Dem MfS wurde zur Person des Pfarrers [Name] in diesem Zusammenhang vertraulich bekannt, dass er in einem Schreiben an Bischof Krusche den Antrag auf Freigabe für einen pfarramtlichen Dienst in der BRD stellte. Er begründete diesen Antrag damit, angeblich »seit den Vorfällen um Pfarrer Brüsewitz unter ständiger Beobachtung zu stehen, einem laufenden Druck durch staatliche Stellen ausgesetzt zu sein und dadurch in der DDR nicht mehr leben zu können«. Gleichfalls brachte [der Pfarrer] in diesem Schreiben Selbsttötungsabsichten zum Ausdruck. (Im Zusammenhang mit der Selbsttötung von Pfarrer Brüsewitz äußerte sich [der Pfarrer] offen gegen die Haltung der Kirchenleitung der evangelischen Kirche der Kirchenprovinz Sachsen und beabsichtigte, anlässlich der Bestattung von Brüsewitz aus Protest demonstrativ seinen Talar zu verbrennen. Seine negative Einstellung zur sozialistischen Staats- und Gesellschaftsordnung kommt weiterhin in seiner solidarischen Haltung zu dem provokatorischen Auftreten des zwischenzeitlich in die BRD übergesiedelten Pfarrers Latk zum Ausdruck. Auf der Basis dieser Haltung beeinflusste [der Pfarrer] in der Vergangenheit auch Personen aus seiner Kirchengemeinde negativ.)

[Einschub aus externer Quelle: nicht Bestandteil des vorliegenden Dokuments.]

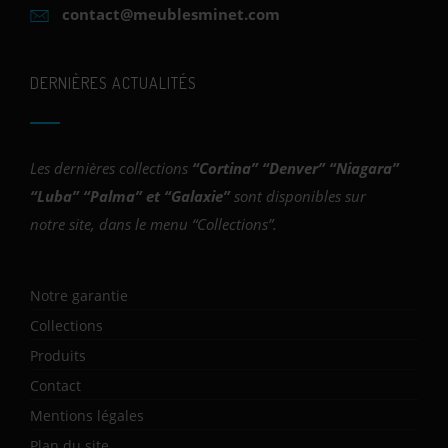
contact@meublesminet.com
DERNIÈRES ACTUALITÉS
Les dernières collections
“
Cortina
” “
Denver
” “
Niagara
”
“
Luba
” “
Palma
” et “
Galaxie
”
sont disponibles sur
notre site, dans le menu “Collections”.
Notre garantie
Collections
Produits
Contact
Mentions légales
Plan du site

Der schriftliche Antrag des Pfarrers [Name] wurde internen Informationen zufolge durch den Freigabeausschuss des evangelischen Konsistoriums Magdeburg behandelt. Insbesondere wurde geprüft, inwieweit die von [dem Pfarrer] erhobenen Verdächtigungen den Tatsachen entsprechen. Im Ergebnis dieser Prüfung wurde der Antrag auf einer am 26. November 1976 unter Teilnahme von Bischof Krusche stattgefundenen Sitzung der Kirchenleitung abgelehnt und die von [dem Pfarrer] ausgesprochenen Verdächtigungen als unreal zurückgewiesen.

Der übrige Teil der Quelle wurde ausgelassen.